基于湍流模型的DC-RF混合等离子体流动及传热特性研究

Analysis of flow and heat-transfer characteristics of DC-RF hybrid plasma based on turbulence model

直流-射频(Direct Current-Radio Frequency,DC-RF)混合等离子体具有高温、高化学活性等特点,在核用超细粉末材料制备领域有着广阔的应用前景。对这种混合等离子体的特性进行研究,可以为等离子体发生器装置的设计及稳定运行提供参考。本文采用k-ε湍流模型,对DC-RF混合等离子体发生器内的热等离子体的温度及流场空间分布进行模拟,并在此基础上分析了各工作参数对混合等离子体流动及传热特性的影响。模拟结果表明:提高DC弧电流、增大反应气及冷却气流量均能减弱混合等离子体发生器入口处的回流效应;提升RF线圈电流则能增加RF线圈附近的等离子体温度及高温弧区面积,但过大的气流量及过高的线圈电流会对发生器装置的正常工作产生不利影响。因此,需要合理调节各种工作参数来改变混合等离子体的流场分布,从而在保证装置稳定运行的前提下满足不同材料处理的需求。
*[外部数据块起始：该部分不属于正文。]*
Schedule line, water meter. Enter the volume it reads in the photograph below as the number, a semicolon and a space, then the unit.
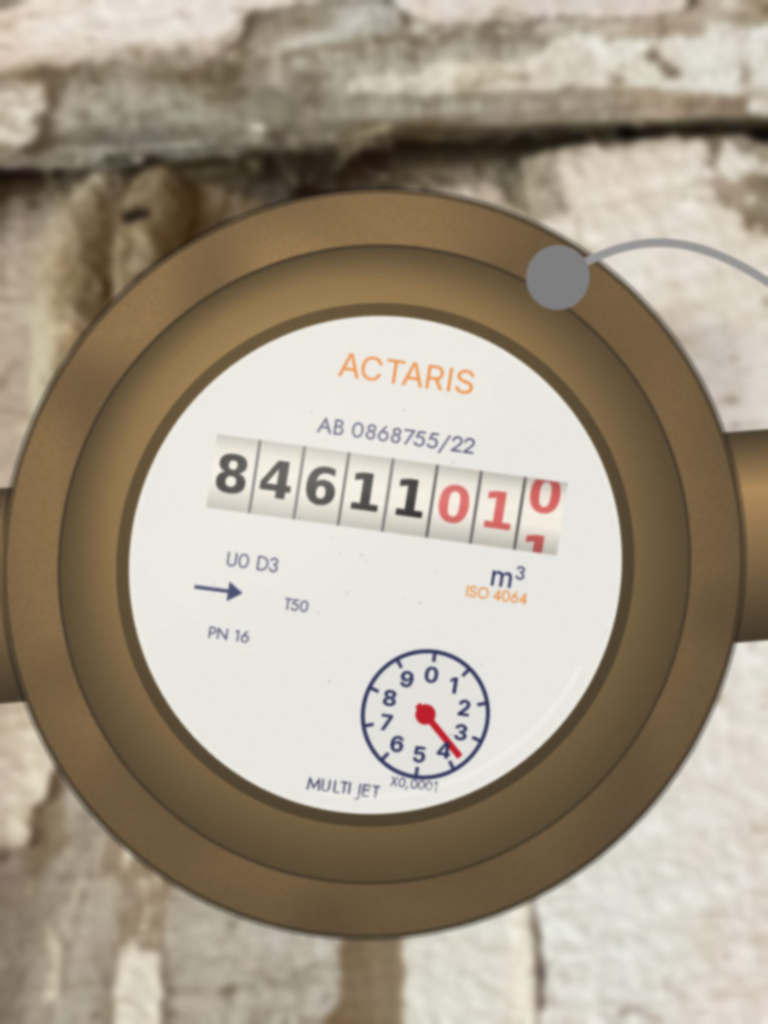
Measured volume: 84611.0103; m³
[Background]Direct-current radiofrequency(DC-RF)hybrid plasma has broad application prospects in the field of nuclear ultrafine powder material preparation owing to its characteristics of high temperature and high chemical activity.[Purpose]This study aims to explore the flow and heat-transfer characteristics of DC-RF hybrid plasma,so as to provide references for the design and stable operation of the plasma generator device.[Methods]First of all,the hybrid plasma generator was assumed to be a two-dimensional axisymmetric model,and the device was filled with pure argon plasma in a local thermodynamic equilibrium(LTE),steady,and turbulent flow state.Then,the ANSYS FLUENT software was employed to establish a two-dimensional model for the DC-RF hybrid plasma torch structure,and the spatial distributions of the temperature and flow field in DC-RF hybrid plasma torch were simulated using the k-εturbulence model with SIMPLE algorithm based on velocity and pressure coupling solver.Finally,the effects of changes in the operating parameters were analyzed based on these results.[Results&Conclusions]The simulation results indicate that increases in the DC arc current,reaction gas flow rate,and cooling gas flow rate can reduce backflow effects at the entrance of hybrid plasma torch.The temperature and area of the plasma arc near the RF coil increase with the RF coil current.However,an excessive current and gas flow rate may adversely affect the operation of the device.Various requirements of material handling processes on the premise of stable operation of the device can be satisfied by adjusting working parameters for the control of the hybrid plasma flow field profiles.